Alla lunga lista dei suicidi all’interno delle carceri italiane si aggiunge il nome di Lul Zim Musta, il 48enne di origini albanesi che era stato arrestato il 27 maggio scorso dopo avere aggredito con un coltello la titolare dell’Hotel Il Gallo di Castel San Pietro.
Lul, che nell’albergo aveva lavorato per circa un anno, la aveva colpita con otto coltellate all’addome, apparentemente senza alcun motivo. I carabinieri lo hanno trovato ed ammanettato sul luogo del tentato omicidio, portandolo poi al carcere bolognese della Dozza, dove era in attesa di giudizio. E dove invece ha trovato la morte, impiccato in cella.
Al di là delle motivazioni sempre insondabili che conducono al gesto estremo, e per la quali occorre solo silenzio e rispetto, le condizioni dei penitenziari italiani è uno dei temi che con maggiore urgenza dovrebbe occupare l’agenda della politica. A partire dal sovraffollamento e dalle condizioni di vita disumane a cui i detenuti spesso sono sottoposti.
In Italia i maggiorenni reclusi sono 61 mila, ma che in base alla capienza ufficiale dovrebbero essere 10 mila di meno. Il tema del sovraffollamento è significativo anche in Emilia-Romagna, dove siamo arrivati ad avere 3.725 persone recluse contro i 2.979 posti regolamentari.
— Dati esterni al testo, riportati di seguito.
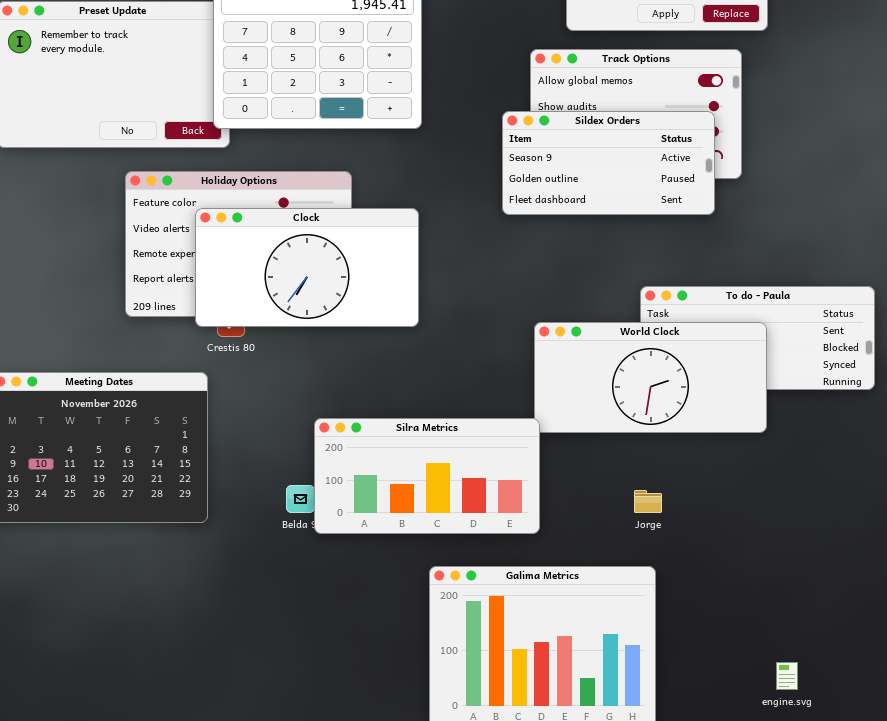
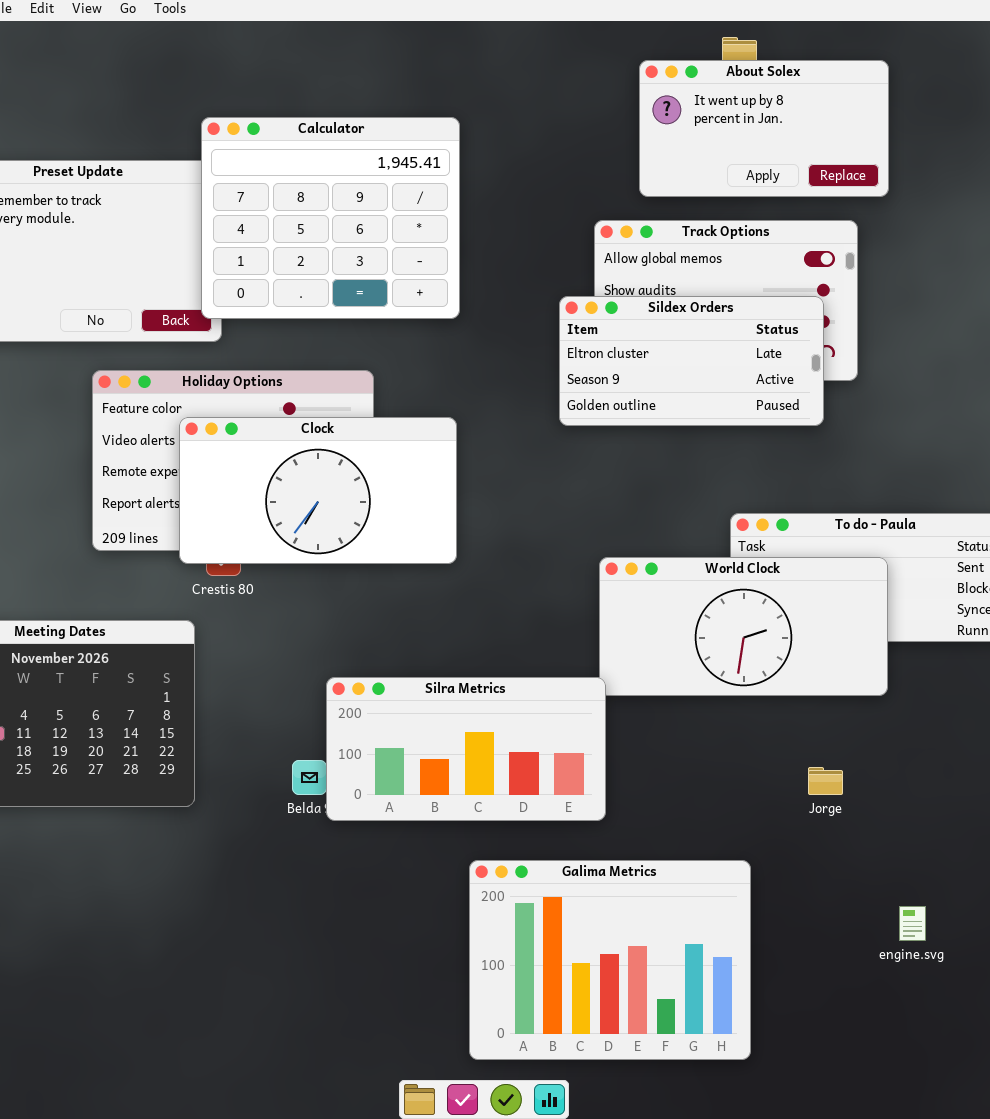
Sildex Orders: [502,111,715,215] -> [559,296,824,426], scrolled up 1 row
Jorge: [634,490,662,513] -> [808,767,843,795], moved
engine.svg: [776,662,798,690] -> [899,906,926,941], moved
Dall’inizio dell’anno in Italia i suicidi sono stati 57, 58 con la morte di Lul Zim Musta. Solo nel mese di giugno 12 detenuti si sono tolti la vita. Una tragedia che continuiamo a non voler guardare e che meriterebbe una soluzione alternativa alla detenzione in luoghi infernali come sono le carceri nel nostro Paese.